AIM OF THE TASK: Except for the pictures, write out all the records that follow exactly.

Stored data entries
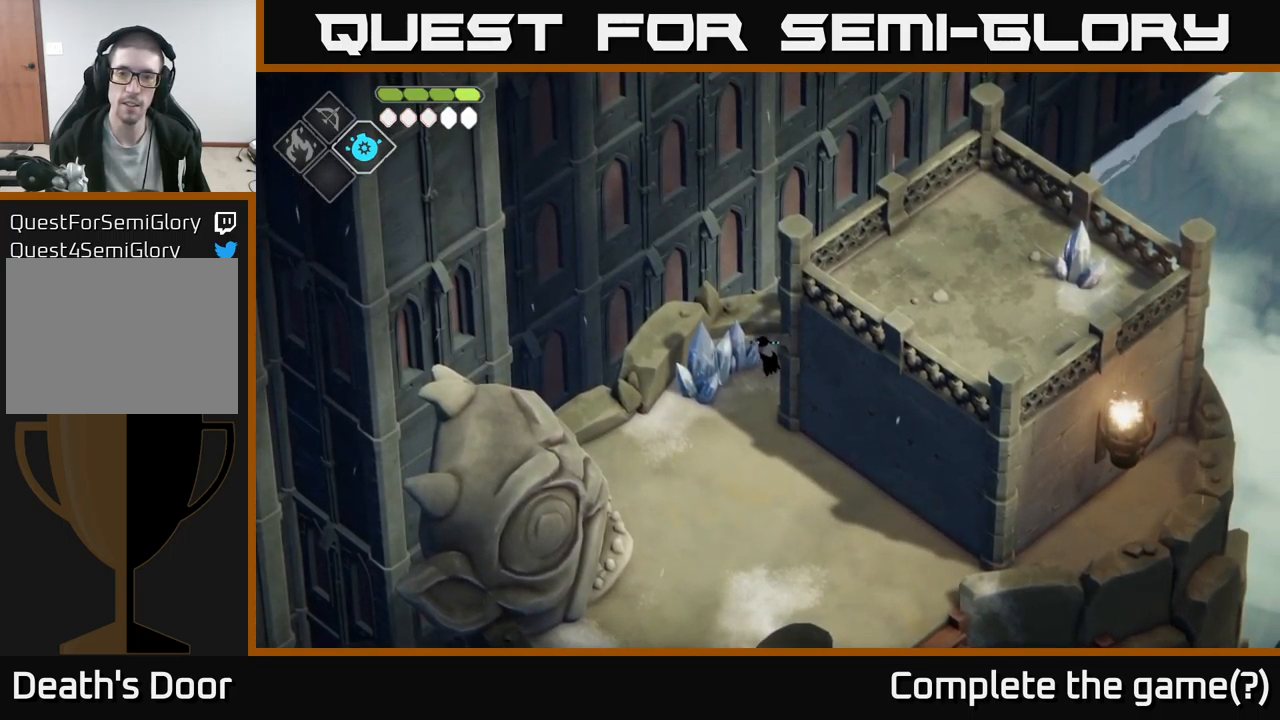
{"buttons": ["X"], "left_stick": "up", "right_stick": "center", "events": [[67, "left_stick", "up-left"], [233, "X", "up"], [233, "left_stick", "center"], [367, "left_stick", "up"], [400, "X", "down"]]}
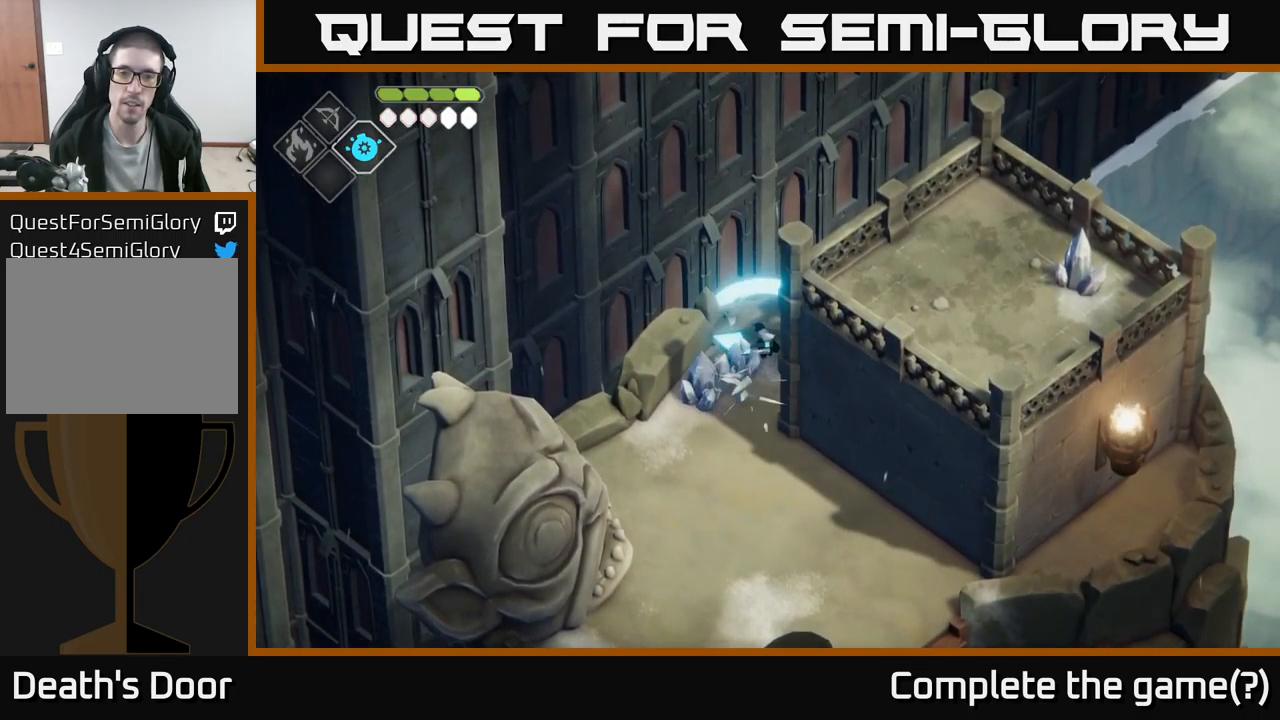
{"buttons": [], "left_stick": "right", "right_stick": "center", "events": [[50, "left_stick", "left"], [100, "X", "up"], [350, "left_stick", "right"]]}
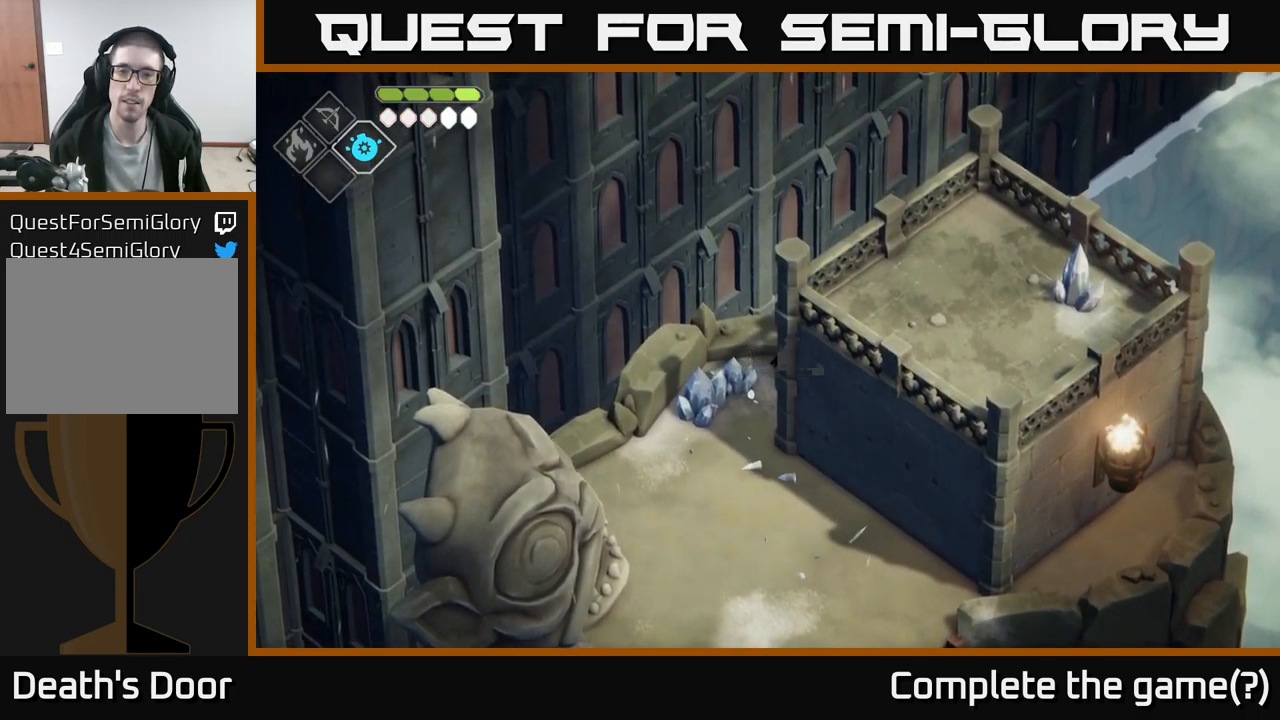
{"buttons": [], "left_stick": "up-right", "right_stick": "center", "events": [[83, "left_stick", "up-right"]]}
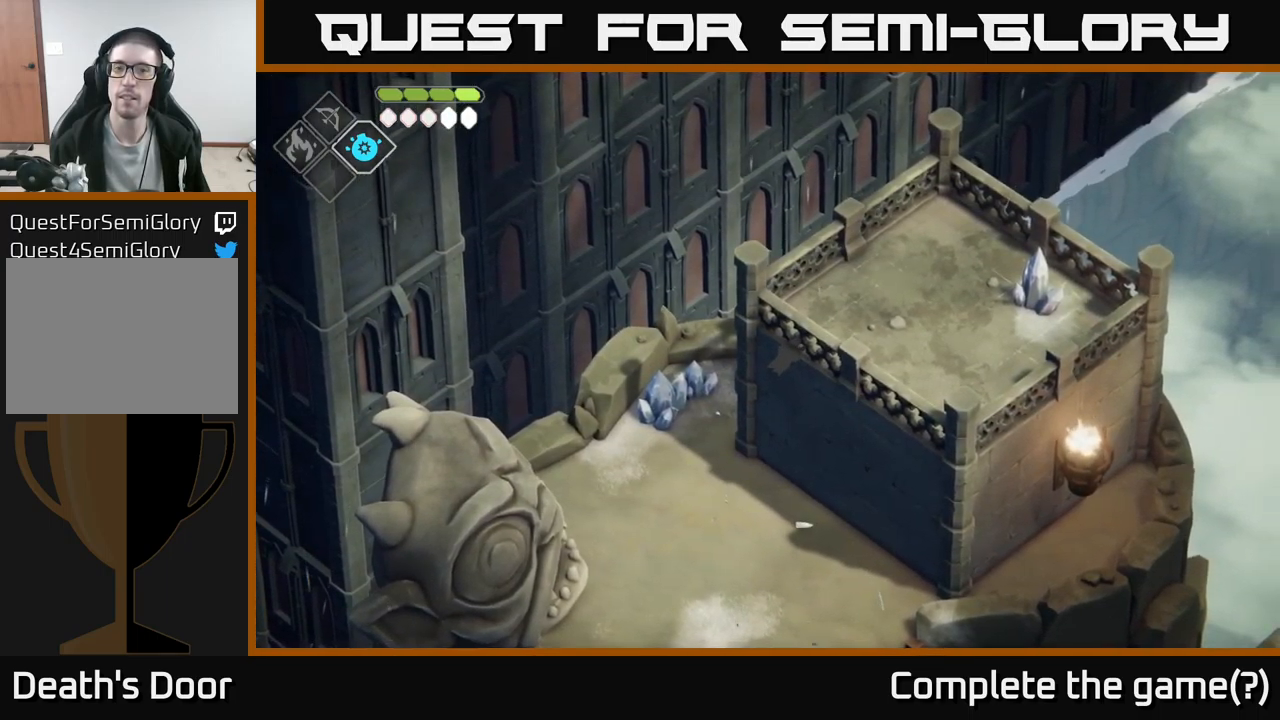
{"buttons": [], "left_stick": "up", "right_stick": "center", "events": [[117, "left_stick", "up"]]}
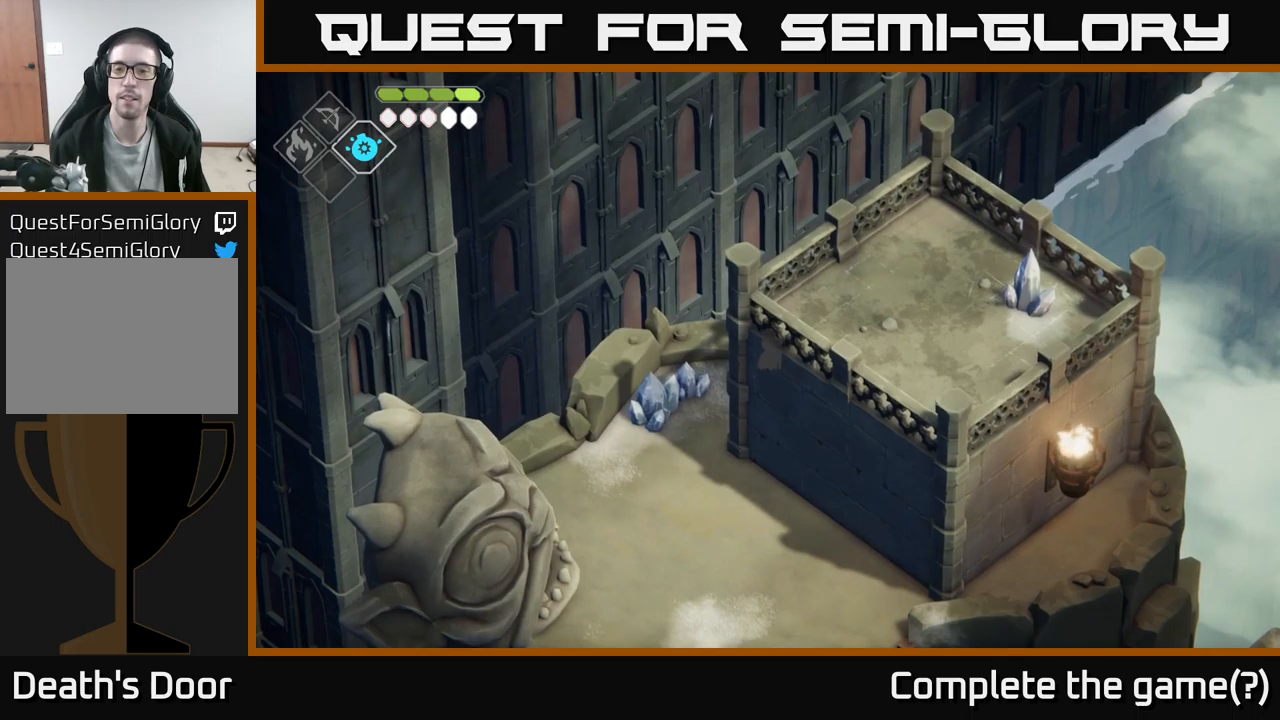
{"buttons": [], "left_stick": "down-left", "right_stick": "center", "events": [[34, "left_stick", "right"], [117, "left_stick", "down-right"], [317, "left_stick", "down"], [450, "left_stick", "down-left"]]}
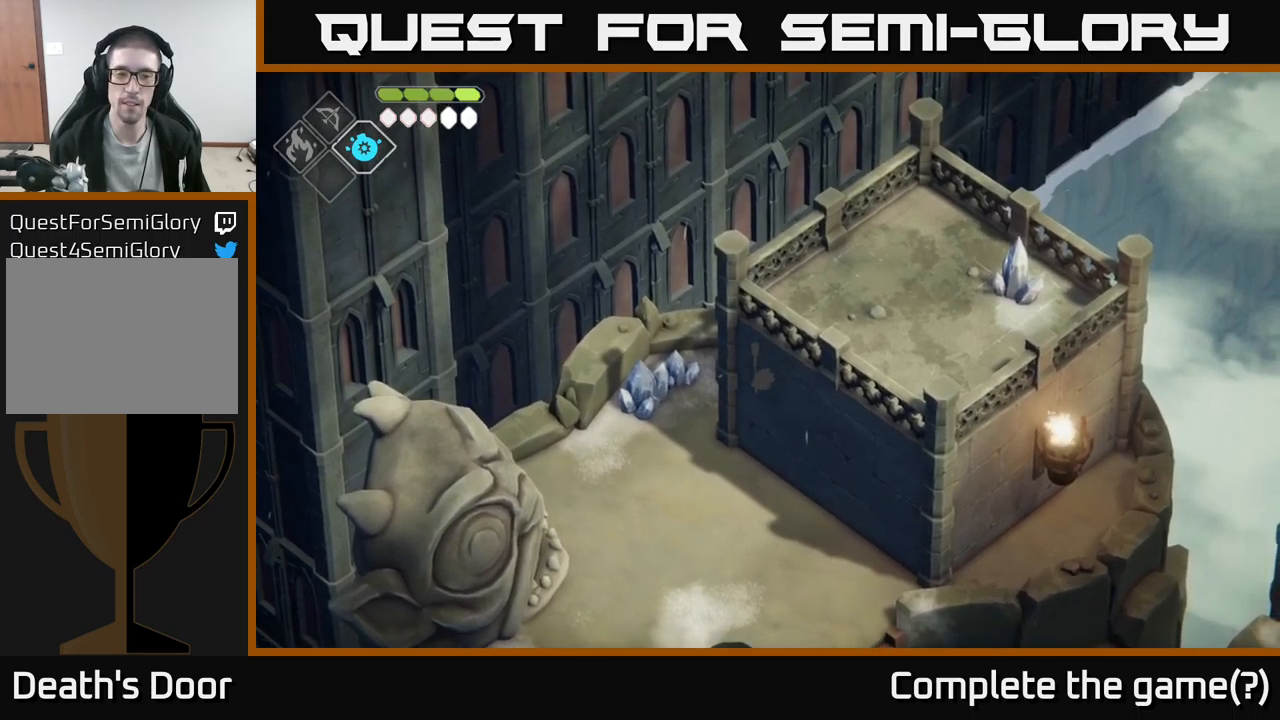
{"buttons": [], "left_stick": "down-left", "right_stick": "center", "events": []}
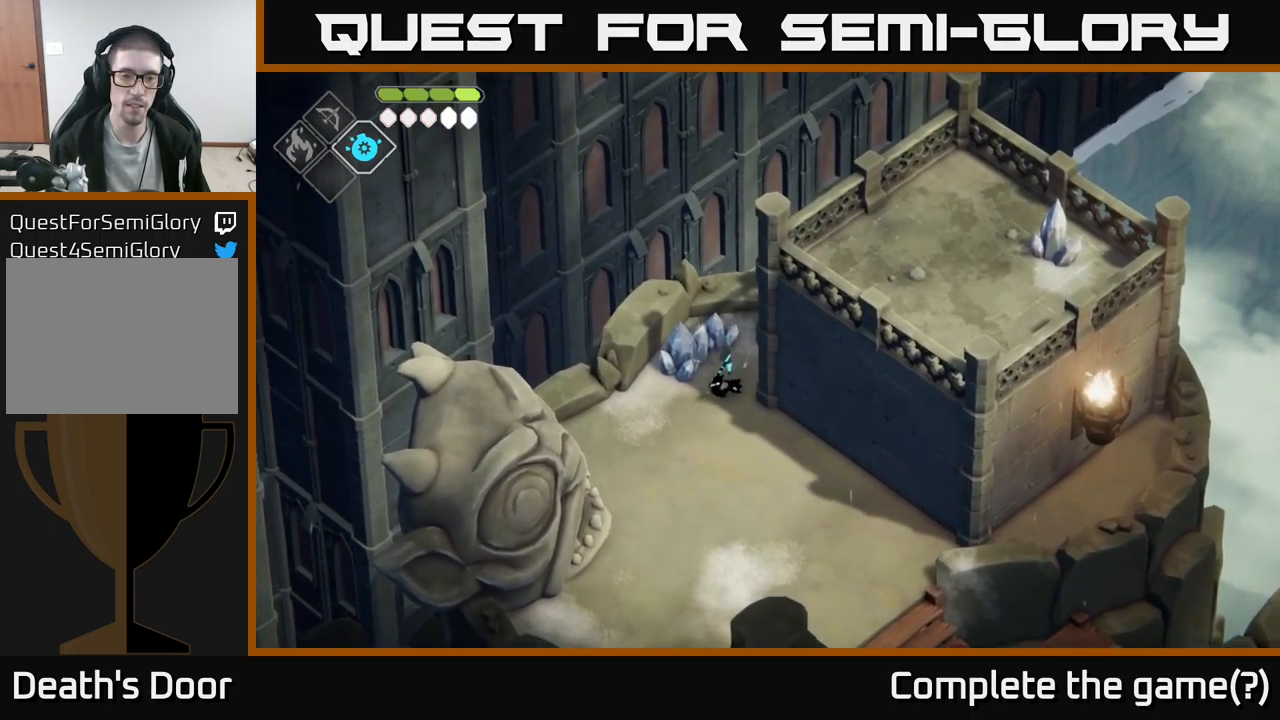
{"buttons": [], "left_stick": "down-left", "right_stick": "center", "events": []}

RESPONSE FOR THIS EXERCISE:
{"buttons": ["X"], "left_stick": "up", "right_stick": "center", "events": [[67, "left_stick", "up-left"], [233, "X", "up"], [233, "left_stick", "center"], [367, "left_stick", "up"], [400, "X", "down"]]}
{"buttons": [], "left_stick": "right", "right_stick": "center", "events": [[50, "left_stick", "left"], [100, "X", "up"], [350, "left_stick", "right"]]}
{"buttons": [], "left_stick": "up-right", "right_stick": "center", "events": [[83, "left_stick", "up-right"]]}
{"buttons": [], "left_stick": "up", "right_stick": "center", "events": [[117, "left_stick", "up"]]}
{"buttons": [], "left_stick": "down-left", "right_stick": "center", "events": [[34, "left_stick", "right"], [117, "left_stick", "down-right"], [317, "left_stick", "down"], [450, "left_stick", "down-left"]]}
{"buttons": [], "left_stick": "down-left", "right_stick": "center", "events": []}
{"buttons": [], "left_stick": "down-left", "right_stick": "center", "events": []}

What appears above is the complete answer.